Case reports in medicine are fundamentally individual patient stories generally describing unique or unexpected findings in terms of disease or treatment. Anecdotally based, they are considered to be less rigorous an evidentiary base than other types of research. As described by Jenicek (1), although case reports rank low on the scale of types of evidence to be relied on, they are highly important in their frequent role as the “first line of evidence”. Historically, case reports were published without consent of the patient. However, standards have been evolving in law and ethics such that consent should now be viewed as mandatory. The remainder of the present commentary provides justification for this assertion.
The interests at stake include, on the one hand, confidentiality and autonomy and, on the other hand, the need for scientific advancement, described by Levine and Stagno (2) as “pedagogical freedom”. Since at least Hippocrates’ era, patients have been seen to be entitled to respect for the confidentiality of their personal health information (3). The elemental value of confidentiality is rooted in the need for absolute trust by patients that revelations of personal matters to health care providers will not be indiscriminately broadcasted. Furthermore, the right of the individual to choose among treatment options has been enshrined in the concept of ‘informed consent.’ Its roots may be found in the right to respect for autonomy, and the right to determine the course of treatment may be extended to the right to determine what may be done with personal information that is garnered along the way.

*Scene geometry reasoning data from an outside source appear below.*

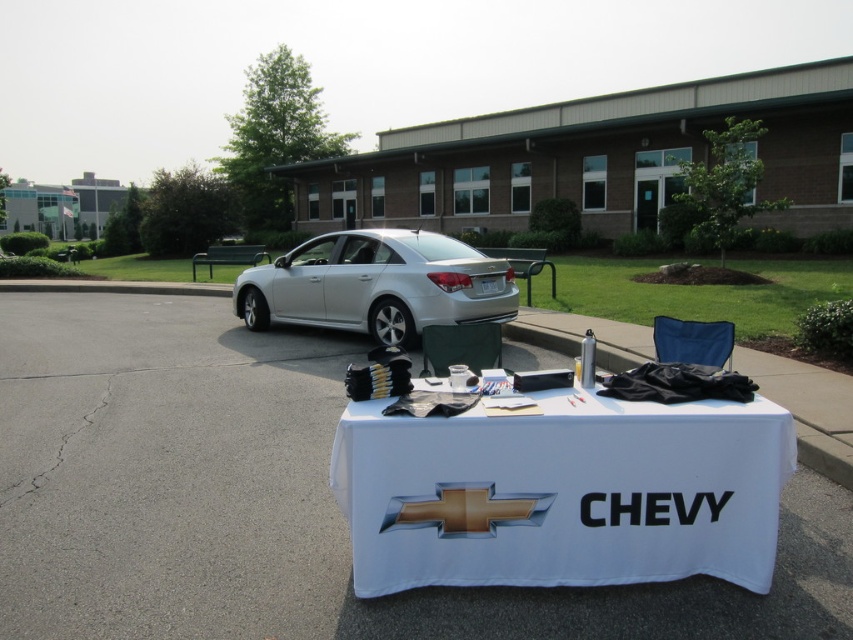
You are organizing a Chevrolet promotional event and need to rearrange the white fabric table at center and the silver metallic sedan at center. If you want to free up more space in the area, which object should you move?

The white fabric table at center occupies less space than the silver metallic sedan at center, so moving the silver metallic sedan at center would free up more space.

Consider the image. You are organizing an outdoor event and need to place a banner on the white fabric table at center and the silver metallic sedan at center. Which object requires a taller banner stand to accommodate its height?

The silver metallic sedan at center requires a taller banner stand because the white fabric table at center has a lesser height compared to it.

You are at a Chevrolet promotional event and want to grab a brochure from the white fabric table at center. After taking the brochure, you decide to walk towards the silver metallic sedan at center to inspect it. Which direction should you move relative to the table?

Since the white fabric table at center is closer to the viewer than the silver metallic sedan at center, you should move away from the table towards the sedan.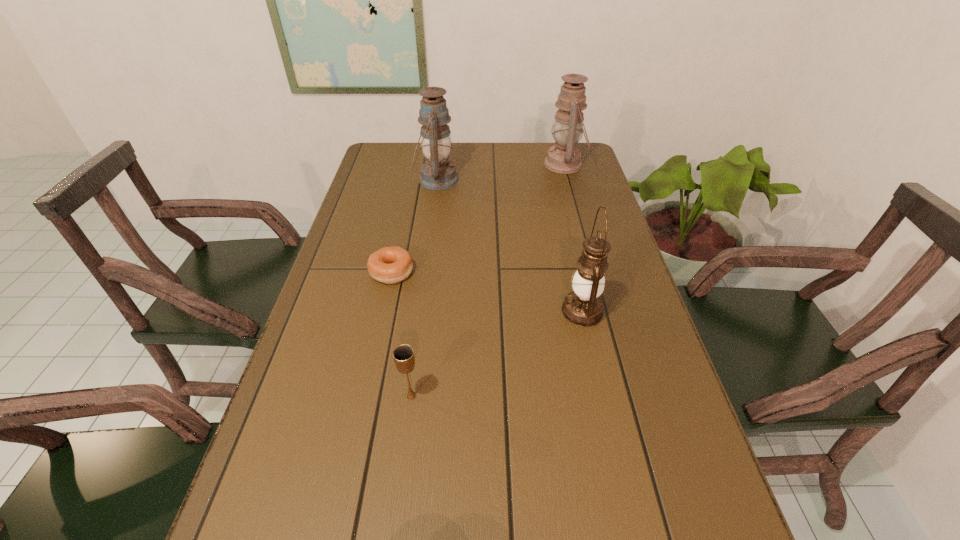
This screenshot has width=960, height=540. In order to click on object present at the left edge in this screenshot , I will do `click(390, 265)`.

You are a GUI agent. You are given a task and a screenshot of the screen. Output one action in this format:
    pyautogui.click(x=<x>, y=<y>)
    Task: Click on the object at the far right corner
    This screenshot has width=960, height=540.
    Given the screenshot: What is the action you would take?
    pyautogui.click(x=564, y=158)

This screenshot has width=960, height=540. Find the location of `free space at the far edge of the desktop`. free space at the far edge of the desktop is located at coordinates (452, 143).

This screenshot has height=540, width=960. I want to click on vacant space at the left edge, so click(x=336, y=363).

The image size is (960, 540). What are the coordinates of `free space at the right edge` in the screenshot? It's located at (644, 504).

Identify the location of free spot at the far right corner of the desktop. (584, 165).

What are the coordinates of `unoccupied area between the leftmost oil lamp and the shortest object` in the screenshot? It's located at (414, 226).

Find the location of `free area in between the shortest object and the fourth farthest object`. free area in between the shortest object and the fourth farthest object is located at coordinates (487, 292).

Locate an element on the screen. The image size is (960, 540). vacant region between the chalice and the nearest oil lamp is located at coordinates (496, 354).

Where is `empty space that is in between the nearest object and the fourth farthest object`? The image size is (960, 540). empty space that is in between the nearest object and the fourth farthest object is located at coordinates (496, 354).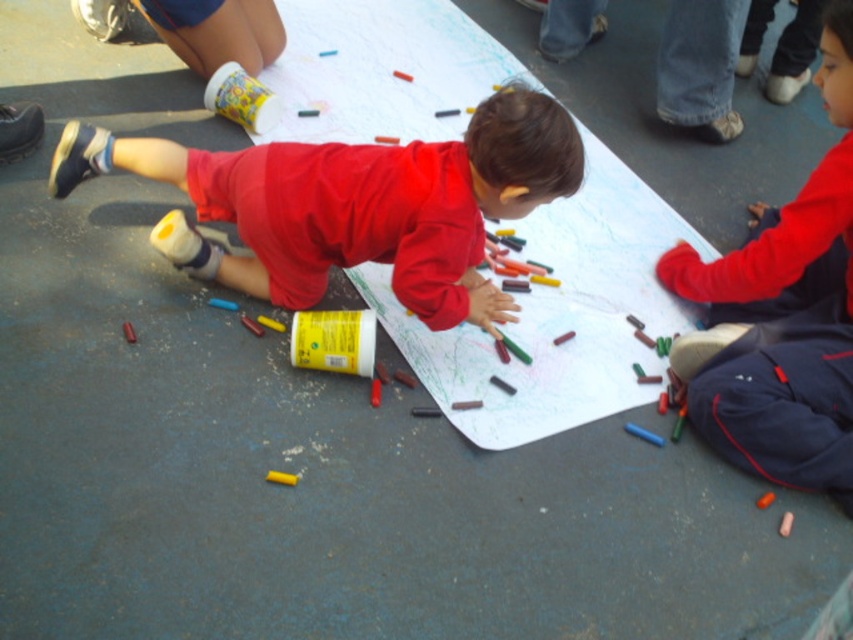
You are a photographer standing at the origin point looking towards the positive direction of the coordinate system. You want to take a photo of both the point at (376, 156) and the point at (677, 340). Which point should you focus on first to ensure both are in frame?

You should focus on the point at (376, 156) first because it is in front of the point at (677, 340), so capturing it first ensures both are within the frame.

You are a photographer trying to capture the scene of the children drawing. You want to ensure both the matte red shirt at center and the matte red shirt at lower right are clearly visible in your shot. Which child should you focus on to capture the wider one?

The matte red shirt at center is wider than the matte red shirt at lower right, so focusing on the matte red shirt at center will capture the wider one.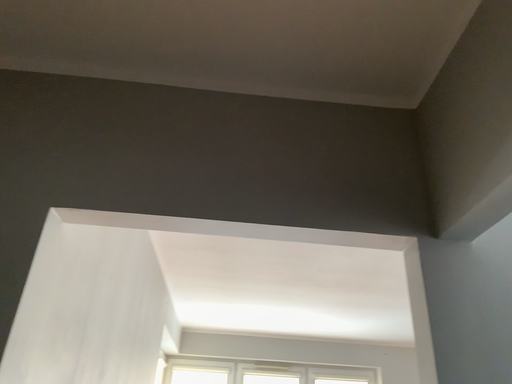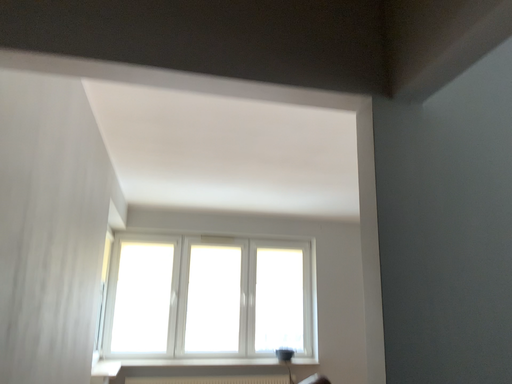
Question: Which way did the camera rotate in the video?

Choices:
 (A) rotated upward
 (B) rotated downward

Answer: (B)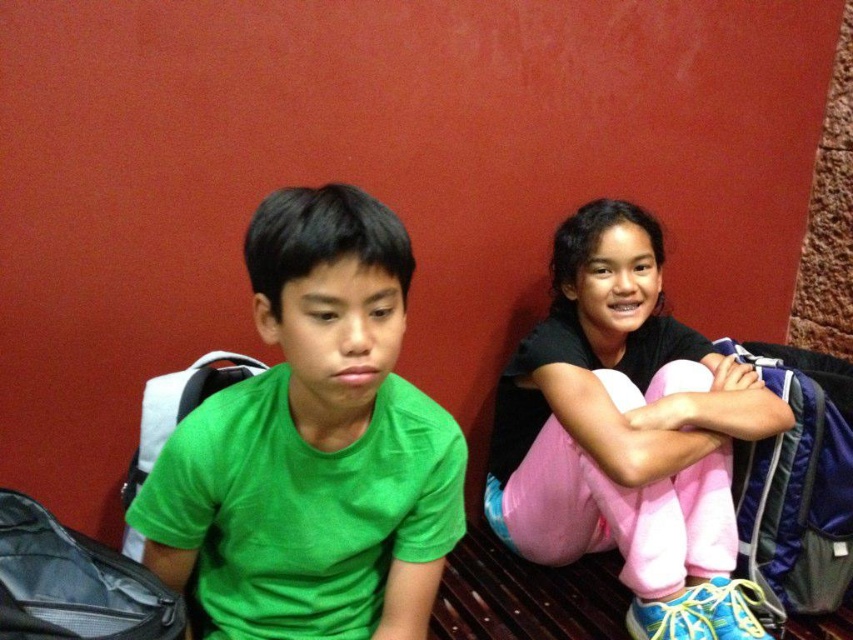
You are a photographer setting up for a group photo. You need to ensure that the green matte shirt at center and the pink fleece pants at center are both in focus. Given that your camera has a depth of field that can cover 25 inches, will both items be in focus?

The distance between the green matte shirt at center and the pink fleece pants at center is 25.64 inches, which exceeds the camera depth of field of 25 inches. Therefore, both items may not be fully in focus.

You are a tailor measuring fabric for alterations. You need to determine which item, the green matte shirt at center or the pink fleece pants at center, requires more vertical fabric length to accommodate its height. Based on the image, which item would need more fabric in the vertical direction?

The pink fleece pants at center require more vertical fabric length because the green matte shirt at center is not as tall as the pink fleece pants at center.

There is also, however, great interest in scientific advancement, which has led to some reluctance to seek patient consent to publication of case reports for fear that a negative decision would result in a lack of opportunity to publicize new information that has been gained by a particular case. Psychiatrists, in particular, have voiced concern that patients may not consent due to the nature of their illness – Munchausen’s syndrome being emblematic of this concern (2,4). Thus, there are legitimate interests on both sides of this issue. However, arguably, confidentiality and autonomy are taking precedence in ethics and in law.
Confidentiality is protected through federal and provincial legislation regarding information generally and health information specifically (57-7). Such legislation would require, at the least, that case reports not contain any identifiable information about a patient without the patient’s consent. Likewise, a number of medical journals have enshrined the protection of confidentiality into their guidelines for publication. The International Committee of Medical Journal Editors (8) requires informed consent for publication if identifiable information is to be used, but does not refer specifically to case reports. This is similar to the approach of the Paediatrics & Child Health journal (9).
Following legal advice, the British Journal of Psychiatry (10) has adopted a guideline saying that consent must be obtained if an individual patient is described; if consent cannot be obtained, “the report can be published only if all details that would enable any reader (including the individual or anyone else) to identify the person are omitted”. It is important to note that, particularly for case reports in our digital age, the bar may actually be quite high under these laws and guidelines. Case reports often deal with a rare disease or constellation of characteristics and, therefore, a person may be identifiable even if no direct identifiers are mentioned. Furthermore, the prospect of identifiability has increased due to broader access to the case reports themselves, both by professionals and by the public more generally, through medical journals that previously had a circumscribed distribution range, but are now available online. This, combined with the fact that patients are being urged to access health information both online and through libraries, increases the likelihood that case reports will be viewed and individuals may be identified.
Confidentiality is the obligation of third parties to guard the secrecy of personal information; informational privacy refers to the person or group’s entitlement to make decisions regarding uses of the information. Even if there is no reasonable prospect that the individual patient would be identified, autonomy and privacy interests are at stake. As stated above, autonomy is the underpinning for the doctrine of informed consent. The Supreme Court of Canada signalled a dramatic shift in the ‘doctor knows best’ phenomenon when it ruled that patients are entitled to make their own decisions (11). Privacy, with its concomitant right to make decisions regarding the use of one’s information, engages the autonomy interest even if identifiability is not of concern (12).
There is a consensus in Canadian law that personal health information is “fundamentally one’s own” (13), and that individuals should, in most circumstances, be the ones deciding how the information should be used. It might be argued, therefore, that case reports, even without any identifiable information, cannot be published without consent (but it must be noted that this has not been addressed by any Canadian court). Indeed, this is the position taken by the Journal of Medical Case Reports (14), which has adopted a blanket requirement of informed consent before publication. In the case of immature minors and those unable to provide consent, consent is required from the parents or guardians. No case report is to be published in the absence of consent. It is notable that this Journal, which exclusively deals with case reports, has taken this strong stance in favour of informed consent.
This takes us to the bottom line. Consent is certainly required under a confidentiality analysis for the publication of case reports that contain any identifiable information. Consent is arguably required under an autonomy analysis for all case reports.